Perspectives et pistes d’action

  1. Sensibilisation précoce aux stéréotypes de genre dès la maternelle et l’école primaire pour empêcher le décrochage en mathématiques observé dès le milieu du CP.
  2. Renforcement des ressources pédagogiques et de la visibilité des femmes scientifiques dans les manuels, expositions et médias.
  3. Actions ciblées pour augmenter la présence des filles dans les filières numériques, informatiques et de l’intelligence artificielle, où elles restent fortement minoritaires.
  4. Mesures de parité et de transparence dans les recrutements, l’attribution de financements et la promotion au sein des institutions de recherche.
  5. Mécanismes pour reconnaître les contributions historiques des femmes et corriger les oublis causés par l’effet Matilda.

Rôle des institutions et de la société

L’Union européenne, des fondations (comme la Fondation l’Oréal) et des organismes nationaux soutiennent depuis les années 2000 des principes de parité et d’égalité dans les parcours et professions scientifiques. Mais malgré ces mesures, le déséquilibre persiste, nécessitant des efforts durables de la part des établissements scolaires, des universités, des employeurs et des médias.

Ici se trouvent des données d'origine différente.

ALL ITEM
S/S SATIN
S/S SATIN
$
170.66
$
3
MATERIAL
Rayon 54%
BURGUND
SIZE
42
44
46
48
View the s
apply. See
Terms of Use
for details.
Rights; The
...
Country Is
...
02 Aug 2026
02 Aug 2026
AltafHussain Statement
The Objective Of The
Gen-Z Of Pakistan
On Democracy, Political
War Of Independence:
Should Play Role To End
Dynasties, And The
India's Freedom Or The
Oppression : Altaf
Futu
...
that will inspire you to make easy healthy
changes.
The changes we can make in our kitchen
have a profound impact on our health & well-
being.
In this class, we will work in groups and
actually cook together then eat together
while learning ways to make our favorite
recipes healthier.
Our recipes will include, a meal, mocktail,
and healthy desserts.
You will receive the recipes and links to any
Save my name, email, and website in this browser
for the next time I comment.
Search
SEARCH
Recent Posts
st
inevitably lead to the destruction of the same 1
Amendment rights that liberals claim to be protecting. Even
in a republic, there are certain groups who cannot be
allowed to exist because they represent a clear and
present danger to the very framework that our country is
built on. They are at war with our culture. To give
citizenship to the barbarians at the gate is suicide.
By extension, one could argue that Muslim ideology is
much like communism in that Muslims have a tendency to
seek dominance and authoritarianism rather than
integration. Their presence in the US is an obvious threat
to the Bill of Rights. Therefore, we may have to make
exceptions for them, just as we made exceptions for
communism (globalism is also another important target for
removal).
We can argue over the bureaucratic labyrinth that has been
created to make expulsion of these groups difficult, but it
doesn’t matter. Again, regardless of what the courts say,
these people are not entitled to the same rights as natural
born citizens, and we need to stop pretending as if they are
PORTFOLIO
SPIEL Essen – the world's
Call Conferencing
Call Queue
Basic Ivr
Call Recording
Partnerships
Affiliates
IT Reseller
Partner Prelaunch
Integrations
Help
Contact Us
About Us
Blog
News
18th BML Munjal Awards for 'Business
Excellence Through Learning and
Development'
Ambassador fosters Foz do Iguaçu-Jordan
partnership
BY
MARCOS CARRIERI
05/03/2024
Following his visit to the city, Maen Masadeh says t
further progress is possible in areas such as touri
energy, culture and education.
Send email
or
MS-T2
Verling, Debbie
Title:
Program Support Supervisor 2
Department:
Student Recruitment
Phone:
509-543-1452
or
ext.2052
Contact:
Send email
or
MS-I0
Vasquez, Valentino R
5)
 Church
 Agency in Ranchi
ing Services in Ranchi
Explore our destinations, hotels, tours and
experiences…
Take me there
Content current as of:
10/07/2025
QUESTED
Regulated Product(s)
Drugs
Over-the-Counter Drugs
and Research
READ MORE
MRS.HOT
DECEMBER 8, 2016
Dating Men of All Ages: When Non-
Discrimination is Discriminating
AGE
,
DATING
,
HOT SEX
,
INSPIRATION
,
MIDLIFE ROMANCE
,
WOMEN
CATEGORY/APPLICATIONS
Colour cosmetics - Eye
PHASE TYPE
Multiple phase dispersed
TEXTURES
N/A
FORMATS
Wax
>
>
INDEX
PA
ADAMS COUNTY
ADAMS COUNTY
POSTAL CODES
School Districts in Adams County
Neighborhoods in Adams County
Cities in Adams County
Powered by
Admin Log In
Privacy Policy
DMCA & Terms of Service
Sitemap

Il apparaît indispensable d’inscrire ces enjeux dans les débats publics sur les droits des femmes et dans les politiques éducatives et scientifiques pour que les filières qui construiront l’avenir technologique et scientifique réunissent de façon plus égalitaire les femmes et les hommes.

Tableau récapitulatif (exemples chiffrés cités)

Indicateur Valeur citée
Part mondiale des chercheuses 33,3%
Étudiants femmes en STIM 35%
Femmes dans les académies nationales 12%
Femmes ingénieures (France, IESF 2019) 23%
Part des chercheuses au CNRS (début 2023) 34,5%

De nombreuses voix et initiatives militent pour que les jeunes filles bénéficient des mêmes encouragements et opportunités que les garçons pour s’engager dans les sciences. Connaître l’histoire des femmes scientifiques, valoriser leurs parcours et agir sur les représentations sociales demeurent des leviers essentiels pour réduire les inégalités et permettre une science plus inclusive et plus juste.